Bertie Ahern Officially Told To Fuck Off With Himself In Moving Ceremony
THE IRISH public has banded together in their millions to put on a hastily assembled event at which former Taoiseach, and current rejoining Fianna Fáil hopeful Bertie Ahern was the guest of honour, WWN has learned.
“We thought he’d get the message after the last 50 times we told him to fuck off,” explained one member of the public who was in the middle of erecting a giant poster of Ahern with an X through it, “but it’s not getting through to him, amazingly”.
Staged in the grounds of Dublin Castle, the moving ceremony saw Ahern sat down once and for all and unequivocally told no one will vote for him if he were to run for local council or President of Ireland.
Aggressive dogs on leashes were then produced and Ahern was given a 60 second head start.
“Being able to honour the man who invented Ireland or whatever he’s fucking telling people abroad, well, it brings a tear to my eye,” admitted another Irish citizen WWN spoke with.

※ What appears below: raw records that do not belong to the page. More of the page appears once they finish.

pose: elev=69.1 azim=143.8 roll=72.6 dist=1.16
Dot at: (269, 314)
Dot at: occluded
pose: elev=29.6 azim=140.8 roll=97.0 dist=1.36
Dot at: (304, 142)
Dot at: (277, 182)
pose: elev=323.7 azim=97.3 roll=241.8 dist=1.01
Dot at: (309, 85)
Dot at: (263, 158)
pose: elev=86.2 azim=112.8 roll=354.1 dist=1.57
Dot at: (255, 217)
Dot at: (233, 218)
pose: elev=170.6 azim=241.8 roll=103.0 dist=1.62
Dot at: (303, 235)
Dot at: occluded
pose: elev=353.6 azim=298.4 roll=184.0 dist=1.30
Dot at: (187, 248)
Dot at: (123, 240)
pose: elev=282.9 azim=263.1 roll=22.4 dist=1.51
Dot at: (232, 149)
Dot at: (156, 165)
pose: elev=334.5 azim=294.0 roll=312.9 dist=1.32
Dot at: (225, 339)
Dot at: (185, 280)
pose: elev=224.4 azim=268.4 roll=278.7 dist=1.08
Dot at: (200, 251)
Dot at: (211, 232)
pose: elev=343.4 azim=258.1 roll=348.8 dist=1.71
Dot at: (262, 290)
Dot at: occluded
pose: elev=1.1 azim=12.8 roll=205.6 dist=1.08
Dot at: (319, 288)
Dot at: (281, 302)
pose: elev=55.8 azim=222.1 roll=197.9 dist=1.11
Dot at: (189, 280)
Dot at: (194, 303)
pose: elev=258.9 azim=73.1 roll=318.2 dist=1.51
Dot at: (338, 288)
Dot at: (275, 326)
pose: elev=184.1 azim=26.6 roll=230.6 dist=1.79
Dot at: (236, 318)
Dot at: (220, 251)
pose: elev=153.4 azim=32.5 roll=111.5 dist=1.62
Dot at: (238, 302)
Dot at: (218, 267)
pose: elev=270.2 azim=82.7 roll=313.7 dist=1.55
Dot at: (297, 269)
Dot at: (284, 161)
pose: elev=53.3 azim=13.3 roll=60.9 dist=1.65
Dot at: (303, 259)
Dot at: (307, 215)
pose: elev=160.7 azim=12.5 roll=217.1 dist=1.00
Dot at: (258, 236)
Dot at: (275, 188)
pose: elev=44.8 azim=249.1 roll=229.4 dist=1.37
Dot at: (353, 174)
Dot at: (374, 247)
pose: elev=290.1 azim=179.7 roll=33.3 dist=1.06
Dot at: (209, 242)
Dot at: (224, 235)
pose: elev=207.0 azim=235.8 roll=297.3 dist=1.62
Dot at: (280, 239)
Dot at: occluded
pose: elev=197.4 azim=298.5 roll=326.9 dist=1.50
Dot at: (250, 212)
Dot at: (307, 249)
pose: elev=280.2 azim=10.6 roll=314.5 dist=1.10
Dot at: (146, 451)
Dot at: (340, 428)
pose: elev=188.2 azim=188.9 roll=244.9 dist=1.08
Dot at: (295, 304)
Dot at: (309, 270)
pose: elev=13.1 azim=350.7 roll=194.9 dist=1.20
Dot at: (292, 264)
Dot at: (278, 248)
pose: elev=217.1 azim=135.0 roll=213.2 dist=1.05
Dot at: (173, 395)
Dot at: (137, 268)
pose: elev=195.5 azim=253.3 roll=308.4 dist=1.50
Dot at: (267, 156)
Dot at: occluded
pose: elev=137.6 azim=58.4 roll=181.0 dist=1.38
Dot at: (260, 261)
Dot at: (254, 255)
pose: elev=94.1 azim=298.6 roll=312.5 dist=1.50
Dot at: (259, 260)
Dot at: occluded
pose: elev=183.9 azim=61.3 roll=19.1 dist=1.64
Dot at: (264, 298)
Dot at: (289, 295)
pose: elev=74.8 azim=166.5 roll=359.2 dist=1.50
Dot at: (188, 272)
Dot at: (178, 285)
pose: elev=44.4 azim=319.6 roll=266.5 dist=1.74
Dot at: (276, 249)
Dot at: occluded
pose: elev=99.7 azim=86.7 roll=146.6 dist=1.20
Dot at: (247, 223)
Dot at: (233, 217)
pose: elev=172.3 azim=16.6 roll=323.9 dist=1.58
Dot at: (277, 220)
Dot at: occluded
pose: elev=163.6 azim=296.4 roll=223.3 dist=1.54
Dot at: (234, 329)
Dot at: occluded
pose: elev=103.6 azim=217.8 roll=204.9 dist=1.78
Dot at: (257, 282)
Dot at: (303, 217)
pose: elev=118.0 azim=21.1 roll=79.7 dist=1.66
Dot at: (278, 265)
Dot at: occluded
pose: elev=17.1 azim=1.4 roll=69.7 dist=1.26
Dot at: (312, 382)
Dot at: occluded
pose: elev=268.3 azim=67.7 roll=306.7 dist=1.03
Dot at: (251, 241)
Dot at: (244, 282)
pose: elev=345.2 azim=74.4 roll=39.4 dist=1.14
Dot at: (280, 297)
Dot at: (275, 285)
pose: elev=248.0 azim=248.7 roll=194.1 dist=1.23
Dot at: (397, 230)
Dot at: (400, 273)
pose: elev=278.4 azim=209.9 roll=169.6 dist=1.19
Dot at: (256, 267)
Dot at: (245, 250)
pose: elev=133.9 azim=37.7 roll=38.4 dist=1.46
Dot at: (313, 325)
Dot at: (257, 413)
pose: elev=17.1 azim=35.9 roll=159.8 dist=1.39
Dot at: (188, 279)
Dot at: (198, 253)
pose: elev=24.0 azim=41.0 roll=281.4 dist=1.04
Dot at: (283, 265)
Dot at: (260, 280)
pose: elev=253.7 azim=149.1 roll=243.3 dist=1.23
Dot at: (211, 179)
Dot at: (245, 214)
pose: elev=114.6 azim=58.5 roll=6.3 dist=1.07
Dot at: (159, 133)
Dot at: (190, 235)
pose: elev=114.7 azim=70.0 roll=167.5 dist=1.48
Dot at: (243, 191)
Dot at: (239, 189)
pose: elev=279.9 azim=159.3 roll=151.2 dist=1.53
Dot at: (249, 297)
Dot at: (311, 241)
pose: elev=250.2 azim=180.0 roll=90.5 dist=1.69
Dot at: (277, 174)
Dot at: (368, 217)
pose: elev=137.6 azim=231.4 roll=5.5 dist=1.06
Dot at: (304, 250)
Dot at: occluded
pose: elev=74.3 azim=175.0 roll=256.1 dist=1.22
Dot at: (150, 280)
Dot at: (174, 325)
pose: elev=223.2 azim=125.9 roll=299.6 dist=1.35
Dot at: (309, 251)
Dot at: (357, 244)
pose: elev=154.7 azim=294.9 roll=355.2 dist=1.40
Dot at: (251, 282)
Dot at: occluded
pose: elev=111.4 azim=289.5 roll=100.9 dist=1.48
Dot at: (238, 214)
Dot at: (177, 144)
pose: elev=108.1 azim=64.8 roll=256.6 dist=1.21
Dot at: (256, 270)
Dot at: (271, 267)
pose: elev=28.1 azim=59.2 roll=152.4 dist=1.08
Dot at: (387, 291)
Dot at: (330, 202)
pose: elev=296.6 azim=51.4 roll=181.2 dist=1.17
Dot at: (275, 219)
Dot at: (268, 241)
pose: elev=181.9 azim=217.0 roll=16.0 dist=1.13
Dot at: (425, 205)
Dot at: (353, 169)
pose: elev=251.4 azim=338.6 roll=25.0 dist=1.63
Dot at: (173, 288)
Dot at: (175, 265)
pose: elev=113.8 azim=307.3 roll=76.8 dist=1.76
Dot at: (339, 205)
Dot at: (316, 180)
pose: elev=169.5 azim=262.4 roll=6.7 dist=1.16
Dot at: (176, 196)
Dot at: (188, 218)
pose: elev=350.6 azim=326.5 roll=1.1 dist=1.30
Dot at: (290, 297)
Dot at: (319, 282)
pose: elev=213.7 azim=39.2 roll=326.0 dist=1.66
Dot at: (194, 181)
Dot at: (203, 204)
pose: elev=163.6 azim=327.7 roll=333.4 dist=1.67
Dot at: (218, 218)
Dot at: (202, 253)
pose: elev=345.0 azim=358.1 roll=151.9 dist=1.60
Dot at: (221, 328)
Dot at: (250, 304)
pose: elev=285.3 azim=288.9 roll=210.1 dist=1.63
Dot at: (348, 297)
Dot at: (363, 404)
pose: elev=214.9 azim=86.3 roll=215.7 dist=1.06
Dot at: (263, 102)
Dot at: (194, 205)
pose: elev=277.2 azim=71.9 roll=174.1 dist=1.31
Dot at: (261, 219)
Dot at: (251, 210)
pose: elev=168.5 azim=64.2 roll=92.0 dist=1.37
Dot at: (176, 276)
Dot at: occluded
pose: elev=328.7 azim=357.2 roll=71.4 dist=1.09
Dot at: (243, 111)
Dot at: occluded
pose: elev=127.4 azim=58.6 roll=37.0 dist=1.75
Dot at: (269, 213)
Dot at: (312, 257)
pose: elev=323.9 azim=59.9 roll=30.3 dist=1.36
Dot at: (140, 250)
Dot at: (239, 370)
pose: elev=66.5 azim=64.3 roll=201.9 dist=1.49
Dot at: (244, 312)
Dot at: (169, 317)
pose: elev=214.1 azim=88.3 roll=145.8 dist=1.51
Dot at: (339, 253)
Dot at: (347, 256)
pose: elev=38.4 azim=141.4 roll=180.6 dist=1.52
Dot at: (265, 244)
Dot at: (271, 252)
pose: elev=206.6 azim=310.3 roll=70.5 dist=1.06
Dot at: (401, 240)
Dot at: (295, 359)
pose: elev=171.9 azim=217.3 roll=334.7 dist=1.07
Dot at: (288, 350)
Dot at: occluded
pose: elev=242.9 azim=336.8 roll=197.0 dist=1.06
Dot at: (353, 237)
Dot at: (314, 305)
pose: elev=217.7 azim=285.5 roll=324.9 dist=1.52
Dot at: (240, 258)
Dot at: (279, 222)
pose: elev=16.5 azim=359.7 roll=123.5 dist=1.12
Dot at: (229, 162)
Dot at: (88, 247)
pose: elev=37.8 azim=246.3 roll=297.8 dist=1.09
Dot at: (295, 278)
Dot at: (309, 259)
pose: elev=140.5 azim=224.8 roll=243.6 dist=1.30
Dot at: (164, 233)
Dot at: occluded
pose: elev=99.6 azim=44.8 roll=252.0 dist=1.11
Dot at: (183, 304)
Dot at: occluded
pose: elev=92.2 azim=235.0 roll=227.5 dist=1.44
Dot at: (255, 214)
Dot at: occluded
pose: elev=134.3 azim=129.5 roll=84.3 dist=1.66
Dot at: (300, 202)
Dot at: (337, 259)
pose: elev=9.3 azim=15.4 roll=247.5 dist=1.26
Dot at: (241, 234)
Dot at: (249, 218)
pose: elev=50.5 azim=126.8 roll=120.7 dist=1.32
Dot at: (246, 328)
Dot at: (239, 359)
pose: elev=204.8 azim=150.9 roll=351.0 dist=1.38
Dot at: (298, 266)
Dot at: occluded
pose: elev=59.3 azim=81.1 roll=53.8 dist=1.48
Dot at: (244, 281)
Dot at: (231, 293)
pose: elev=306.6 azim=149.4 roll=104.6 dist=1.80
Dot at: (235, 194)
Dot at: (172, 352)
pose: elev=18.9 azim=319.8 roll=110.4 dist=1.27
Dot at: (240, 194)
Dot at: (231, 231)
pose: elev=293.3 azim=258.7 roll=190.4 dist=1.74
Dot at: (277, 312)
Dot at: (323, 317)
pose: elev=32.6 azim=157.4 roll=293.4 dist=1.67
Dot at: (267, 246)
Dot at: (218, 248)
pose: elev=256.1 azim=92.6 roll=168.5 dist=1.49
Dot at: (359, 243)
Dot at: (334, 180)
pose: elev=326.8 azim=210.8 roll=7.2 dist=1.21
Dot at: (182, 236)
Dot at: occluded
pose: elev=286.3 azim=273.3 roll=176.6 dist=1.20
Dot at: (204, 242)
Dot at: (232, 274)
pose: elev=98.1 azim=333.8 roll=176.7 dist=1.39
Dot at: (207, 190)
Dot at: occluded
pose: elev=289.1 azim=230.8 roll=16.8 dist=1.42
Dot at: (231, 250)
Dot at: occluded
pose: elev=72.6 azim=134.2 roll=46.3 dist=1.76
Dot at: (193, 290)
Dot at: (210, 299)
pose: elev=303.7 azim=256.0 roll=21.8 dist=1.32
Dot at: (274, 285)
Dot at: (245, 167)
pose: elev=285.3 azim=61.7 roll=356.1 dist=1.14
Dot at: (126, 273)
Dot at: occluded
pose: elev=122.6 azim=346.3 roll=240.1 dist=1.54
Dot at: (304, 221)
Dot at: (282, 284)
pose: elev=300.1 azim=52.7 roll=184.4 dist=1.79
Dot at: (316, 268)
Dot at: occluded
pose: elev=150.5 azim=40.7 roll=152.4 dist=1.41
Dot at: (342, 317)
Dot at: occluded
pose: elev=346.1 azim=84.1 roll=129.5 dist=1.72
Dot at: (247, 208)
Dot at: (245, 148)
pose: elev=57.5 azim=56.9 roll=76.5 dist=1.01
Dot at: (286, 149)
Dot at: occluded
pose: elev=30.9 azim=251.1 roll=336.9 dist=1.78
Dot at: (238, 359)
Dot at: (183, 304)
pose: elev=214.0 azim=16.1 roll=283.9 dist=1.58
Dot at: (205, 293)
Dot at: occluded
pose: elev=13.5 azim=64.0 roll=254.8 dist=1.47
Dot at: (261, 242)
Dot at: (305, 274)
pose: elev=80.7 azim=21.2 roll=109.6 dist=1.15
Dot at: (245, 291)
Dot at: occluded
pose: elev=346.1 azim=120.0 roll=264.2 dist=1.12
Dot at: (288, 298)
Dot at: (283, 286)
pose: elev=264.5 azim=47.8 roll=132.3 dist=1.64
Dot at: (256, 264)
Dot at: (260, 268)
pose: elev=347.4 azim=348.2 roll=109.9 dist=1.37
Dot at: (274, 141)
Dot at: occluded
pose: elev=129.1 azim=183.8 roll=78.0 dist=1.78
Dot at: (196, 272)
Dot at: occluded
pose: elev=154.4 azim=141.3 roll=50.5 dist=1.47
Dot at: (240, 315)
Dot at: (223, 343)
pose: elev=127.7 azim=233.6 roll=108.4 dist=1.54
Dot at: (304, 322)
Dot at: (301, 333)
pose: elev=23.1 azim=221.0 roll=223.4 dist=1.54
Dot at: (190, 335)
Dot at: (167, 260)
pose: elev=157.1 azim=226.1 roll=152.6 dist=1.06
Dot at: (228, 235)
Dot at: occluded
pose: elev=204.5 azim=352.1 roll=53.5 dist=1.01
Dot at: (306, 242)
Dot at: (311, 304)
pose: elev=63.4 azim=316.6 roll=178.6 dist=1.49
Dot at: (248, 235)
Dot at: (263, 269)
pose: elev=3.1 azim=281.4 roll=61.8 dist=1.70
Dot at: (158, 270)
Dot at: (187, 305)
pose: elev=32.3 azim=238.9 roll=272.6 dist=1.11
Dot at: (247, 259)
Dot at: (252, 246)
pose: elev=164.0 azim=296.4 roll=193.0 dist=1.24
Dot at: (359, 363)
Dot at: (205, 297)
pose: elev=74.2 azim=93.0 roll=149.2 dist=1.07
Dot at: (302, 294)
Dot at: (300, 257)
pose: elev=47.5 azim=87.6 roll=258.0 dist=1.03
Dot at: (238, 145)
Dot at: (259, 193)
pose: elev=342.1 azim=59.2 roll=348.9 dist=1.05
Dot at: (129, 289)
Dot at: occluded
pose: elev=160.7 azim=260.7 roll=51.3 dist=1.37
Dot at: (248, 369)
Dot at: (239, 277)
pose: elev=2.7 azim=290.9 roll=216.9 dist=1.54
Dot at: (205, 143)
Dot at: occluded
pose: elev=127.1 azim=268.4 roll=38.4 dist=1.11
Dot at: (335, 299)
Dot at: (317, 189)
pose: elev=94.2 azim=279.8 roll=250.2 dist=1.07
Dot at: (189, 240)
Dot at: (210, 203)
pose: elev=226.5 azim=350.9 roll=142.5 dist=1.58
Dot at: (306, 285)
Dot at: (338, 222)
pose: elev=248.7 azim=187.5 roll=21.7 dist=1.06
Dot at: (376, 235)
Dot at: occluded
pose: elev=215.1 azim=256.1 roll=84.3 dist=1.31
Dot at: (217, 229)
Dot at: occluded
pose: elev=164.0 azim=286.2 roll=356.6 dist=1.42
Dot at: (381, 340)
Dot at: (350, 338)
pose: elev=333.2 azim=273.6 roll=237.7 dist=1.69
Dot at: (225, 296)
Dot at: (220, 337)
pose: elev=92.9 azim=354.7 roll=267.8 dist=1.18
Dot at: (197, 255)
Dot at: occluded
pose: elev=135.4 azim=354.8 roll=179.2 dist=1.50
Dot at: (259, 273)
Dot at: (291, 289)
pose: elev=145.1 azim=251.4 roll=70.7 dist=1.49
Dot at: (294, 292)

While it may seem like the Irish public has an overwhelming feeling of animosity towards the former Fianna Fáil leader, some were quick to defend their stance.
“Remember that time he told people warning of the economy overheating to commit suicide? He’s gas in fairness, he’d be much better than Micheal D as President,” added one person, who upon reflection was probably being sarcastic.
Despite the moving ceremony, Ahern is expected to return in a few months to talk about returning to politics at some point.